Relatórios das agências Baum+Whiteman, Benchmark Global Hospitality, National Restaurant Association, Sterling-Rice Group e WGSN, que monitoram tendências e estudam o comportamento do consumidor, apontam alguns caminhos para 2020.
Algumas das macro-tendências dos anos anteriores ressoam com mais força para 2020: a preferência por produtos locais, aproveitamento integral dos ingredientes, preparos artesanais e naturais, como vinhos biodinâmicos, e menos carne no prato. Junto a elas, a entrada de proteína vegetal na alimentação de “carnívoros” — os hambúrgueres plant based das foodtechs, por exemplo.
Para o jornalista gastronômico Rafael Tonon, especializado em tendências, os limites entre refeições ficarão cada vez menos nítidos e os snacks podem ser uma solução para resolver a vontade de comer, sem demandar tanta energia e trabalho de preparar pratos ou ir a um restaurante.
“Em uma sociedade da economia criativa, com mais pessoas trabalhando como autônomos, os horários convencionados para as refeições não fazem mais tanto sentido. Por que não almoçar às 15h30?”, exemplifica Tonon. O surgimento de restaurantes all day, com cardápios que não mudam no decorrer do dia, são um dos sinais desse movimento. Em maio, Tonon lança o livro “Revoluções da comida” (título provisório) pela editora Todavia, em que trata dessa e de outras mudanças nos hábitos alimentares.

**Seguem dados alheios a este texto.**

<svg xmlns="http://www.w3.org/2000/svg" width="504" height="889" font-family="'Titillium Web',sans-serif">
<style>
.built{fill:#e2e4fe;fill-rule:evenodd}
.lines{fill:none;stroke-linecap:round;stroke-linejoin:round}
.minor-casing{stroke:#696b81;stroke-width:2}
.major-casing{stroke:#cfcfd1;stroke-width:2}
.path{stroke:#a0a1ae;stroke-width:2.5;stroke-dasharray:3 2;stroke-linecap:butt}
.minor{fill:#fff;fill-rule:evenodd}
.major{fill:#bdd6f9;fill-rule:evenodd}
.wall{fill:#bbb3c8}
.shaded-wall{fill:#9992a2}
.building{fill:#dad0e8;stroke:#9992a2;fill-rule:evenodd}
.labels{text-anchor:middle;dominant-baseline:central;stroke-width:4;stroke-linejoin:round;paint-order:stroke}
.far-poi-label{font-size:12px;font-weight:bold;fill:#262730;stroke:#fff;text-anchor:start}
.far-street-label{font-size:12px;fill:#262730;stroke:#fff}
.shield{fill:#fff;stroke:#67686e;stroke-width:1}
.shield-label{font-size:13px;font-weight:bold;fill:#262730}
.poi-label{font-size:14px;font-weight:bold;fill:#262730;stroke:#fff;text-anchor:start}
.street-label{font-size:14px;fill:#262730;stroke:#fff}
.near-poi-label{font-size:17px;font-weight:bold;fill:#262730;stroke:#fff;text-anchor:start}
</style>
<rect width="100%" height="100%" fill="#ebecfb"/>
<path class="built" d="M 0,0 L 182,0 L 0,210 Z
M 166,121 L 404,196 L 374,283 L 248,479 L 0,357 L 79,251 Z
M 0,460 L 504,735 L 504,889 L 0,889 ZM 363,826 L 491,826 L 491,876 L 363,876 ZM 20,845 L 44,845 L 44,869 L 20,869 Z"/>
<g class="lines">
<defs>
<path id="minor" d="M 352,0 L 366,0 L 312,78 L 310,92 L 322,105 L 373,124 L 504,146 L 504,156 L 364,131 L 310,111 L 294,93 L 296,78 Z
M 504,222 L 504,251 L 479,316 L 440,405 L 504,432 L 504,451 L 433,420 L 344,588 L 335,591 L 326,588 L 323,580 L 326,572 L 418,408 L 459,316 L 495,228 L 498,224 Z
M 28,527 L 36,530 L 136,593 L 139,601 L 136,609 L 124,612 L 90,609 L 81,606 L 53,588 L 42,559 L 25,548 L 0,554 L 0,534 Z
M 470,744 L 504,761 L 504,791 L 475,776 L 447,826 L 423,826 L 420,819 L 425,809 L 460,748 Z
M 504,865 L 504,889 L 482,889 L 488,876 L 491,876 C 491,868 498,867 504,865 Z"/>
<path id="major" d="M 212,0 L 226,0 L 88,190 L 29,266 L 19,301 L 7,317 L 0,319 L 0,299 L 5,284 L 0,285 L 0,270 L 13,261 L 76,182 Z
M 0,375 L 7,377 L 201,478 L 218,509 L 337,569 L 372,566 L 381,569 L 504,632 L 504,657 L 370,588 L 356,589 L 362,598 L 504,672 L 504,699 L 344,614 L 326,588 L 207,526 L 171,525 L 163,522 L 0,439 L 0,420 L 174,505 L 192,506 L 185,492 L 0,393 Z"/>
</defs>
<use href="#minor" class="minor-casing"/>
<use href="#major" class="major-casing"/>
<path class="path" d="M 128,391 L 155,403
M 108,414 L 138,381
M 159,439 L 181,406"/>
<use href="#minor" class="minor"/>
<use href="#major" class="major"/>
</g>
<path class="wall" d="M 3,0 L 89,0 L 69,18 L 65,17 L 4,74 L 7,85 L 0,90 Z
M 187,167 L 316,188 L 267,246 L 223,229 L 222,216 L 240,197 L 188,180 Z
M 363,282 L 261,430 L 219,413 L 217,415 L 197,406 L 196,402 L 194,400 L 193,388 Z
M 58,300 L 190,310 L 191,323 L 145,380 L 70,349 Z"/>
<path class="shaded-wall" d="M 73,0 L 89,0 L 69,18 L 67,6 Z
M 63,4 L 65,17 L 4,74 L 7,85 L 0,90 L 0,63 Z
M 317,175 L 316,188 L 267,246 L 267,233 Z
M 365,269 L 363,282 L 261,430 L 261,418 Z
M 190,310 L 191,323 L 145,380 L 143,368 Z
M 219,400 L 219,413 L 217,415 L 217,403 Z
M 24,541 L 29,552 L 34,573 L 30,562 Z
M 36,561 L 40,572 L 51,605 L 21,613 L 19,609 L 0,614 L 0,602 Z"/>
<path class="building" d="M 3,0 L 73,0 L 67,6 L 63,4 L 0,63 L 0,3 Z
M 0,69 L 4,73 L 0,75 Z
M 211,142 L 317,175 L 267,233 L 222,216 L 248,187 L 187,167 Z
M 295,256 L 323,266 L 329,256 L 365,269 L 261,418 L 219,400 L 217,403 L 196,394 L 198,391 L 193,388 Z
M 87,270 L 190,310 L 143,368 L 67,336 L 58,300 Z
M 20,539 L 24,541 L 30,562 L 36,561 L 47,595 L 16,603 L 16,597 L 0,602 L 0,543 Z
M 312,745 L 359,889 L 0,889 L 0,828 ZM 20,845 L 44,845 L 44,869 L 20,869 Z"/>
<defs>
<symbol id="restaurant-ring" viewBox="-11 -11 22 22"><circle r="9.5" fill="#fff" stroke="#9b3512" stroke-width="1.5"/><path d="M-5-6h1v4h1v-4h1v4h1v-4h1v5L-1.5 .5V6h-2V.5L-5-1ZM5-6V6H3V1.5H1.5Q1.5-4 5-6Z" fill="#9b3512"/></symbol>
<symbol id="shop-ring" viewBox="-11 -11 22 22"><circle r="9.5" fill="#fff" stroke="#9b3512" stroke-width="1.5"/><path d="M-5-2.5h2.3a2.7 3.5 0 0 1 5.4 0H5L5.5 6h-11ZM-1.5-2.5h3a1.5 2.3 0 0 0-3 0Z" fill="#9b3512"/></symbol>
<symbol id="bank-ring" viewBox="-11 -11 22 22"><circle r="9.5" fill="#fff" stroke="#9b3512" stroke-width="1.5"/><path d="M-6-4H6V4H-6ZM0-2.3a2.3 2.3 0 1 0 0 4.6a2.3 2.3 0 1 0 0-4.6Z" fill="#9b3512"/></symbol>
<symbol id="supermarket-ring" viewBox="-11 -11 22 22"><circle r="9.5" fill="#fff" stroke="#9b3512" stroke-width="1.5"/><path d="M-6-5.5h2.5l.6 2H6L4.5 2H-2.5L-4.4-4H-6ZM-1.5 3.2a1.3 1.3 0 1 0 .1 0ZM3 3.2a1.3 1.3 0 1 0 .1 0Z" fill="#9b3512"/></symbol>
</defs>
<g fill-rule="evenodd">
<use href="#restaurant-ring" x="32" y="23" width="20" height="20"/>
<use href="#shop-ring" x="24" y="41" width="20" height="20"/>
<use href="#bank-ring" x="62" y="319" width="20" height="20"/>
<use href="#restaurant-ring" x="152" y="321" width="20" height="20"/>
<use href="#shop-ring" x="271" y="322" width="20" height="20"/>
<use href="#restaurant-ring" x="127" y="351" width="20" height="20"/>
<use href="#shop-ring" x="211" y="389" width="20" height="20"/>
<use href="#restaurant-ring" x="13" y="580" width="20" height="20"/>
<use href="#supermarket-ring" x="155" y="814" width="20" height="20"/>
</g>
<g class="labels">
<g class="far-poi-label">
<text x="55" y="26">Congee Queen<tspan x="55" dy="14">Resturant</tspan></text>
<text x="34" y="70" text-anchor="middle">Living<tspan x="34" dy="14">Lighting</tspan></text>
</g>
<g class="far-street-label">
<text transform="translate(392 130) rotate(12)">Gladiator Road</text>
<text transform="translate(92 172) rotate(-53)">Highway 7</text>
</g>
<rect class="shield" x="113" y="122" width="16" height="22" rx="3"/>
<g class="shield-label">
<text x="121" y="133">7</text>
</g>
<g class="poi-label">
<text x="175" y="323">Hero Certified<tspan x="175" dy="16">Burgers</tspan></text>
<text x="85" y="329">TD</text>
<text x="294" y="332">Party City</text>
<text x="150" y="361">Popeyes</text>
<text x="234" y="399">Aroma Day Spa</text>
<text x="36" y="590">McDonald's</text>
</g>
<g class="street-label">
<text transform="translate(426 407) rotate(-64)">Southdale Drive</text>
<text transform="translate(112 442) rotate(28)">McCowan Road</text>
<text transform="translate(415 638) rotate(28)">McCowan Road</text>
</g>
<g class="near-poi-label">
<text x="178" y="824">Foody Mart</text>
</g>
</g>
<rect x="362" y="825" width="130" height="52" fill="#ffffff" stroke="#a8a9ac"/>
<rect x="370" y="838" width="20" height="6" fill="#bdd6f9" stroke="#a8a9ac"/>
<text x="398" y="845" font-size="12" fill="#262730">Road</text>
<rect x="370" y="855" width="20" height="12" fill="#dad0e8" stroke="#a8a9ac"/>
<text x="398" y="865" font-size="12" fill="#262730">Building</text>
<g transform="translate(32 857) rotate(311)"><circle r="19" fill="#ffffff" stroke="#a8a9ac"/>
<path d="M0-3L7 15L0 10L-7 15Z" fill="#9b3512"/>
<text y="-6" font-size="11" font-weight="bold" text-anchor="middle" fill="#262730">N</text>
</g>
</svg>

“Os restaurantes se segmentarão cada vez mais para promover experiências mais autênticas. Haverá mais interação entre serviço, comida e experiência de consumo, e os restaurantes tendem a diminuir seu tamanho. Assim terão mais restaurantes pequenos espalhados pela cidade, sempre cheios pois têm salão menor. Outra tendência é ampliar o horário de funcionamento e cardápio reduzido para reduzir custos fixos”, desenha Luiz Mileck, representante da Rede Latino-Americana de Food Design no Brasil, sócio e diretor-executivo no O Locavorista e idealizador do Coletivo Alimentar, uma instituição que propõe discussões em alimentação e gastronomia.
Confira as principais macro-tendências para a gastronomia em 2020:
Conveniência e encantamento
Atender a mais de um público, reunindo operações distintas em um mesmo endereço é um dos modelos a ganhar força em 2020. Um restaurante que temm salão com delivery e com venda de produtos para preparar em casa é um exemplo.
Espaços híbridos, também chamados de food hall, atenderão à ideia de conveniência. Essas operações mistas reúnem restaurantes, panificadoras, confeitarias, hortifruti, peixarias, bar, adega e outros — como o Eataly ou a Mercadoteca, em Curitiba.
“Ter um serviço de excelência e comida de qualidade é o mínimo, mas hoje em dia vemos que ter um ambiente agradável, que converse com o cardápio, se tornou essencial. O importante é sempre ser verdadeiro e original”, diz Daniela.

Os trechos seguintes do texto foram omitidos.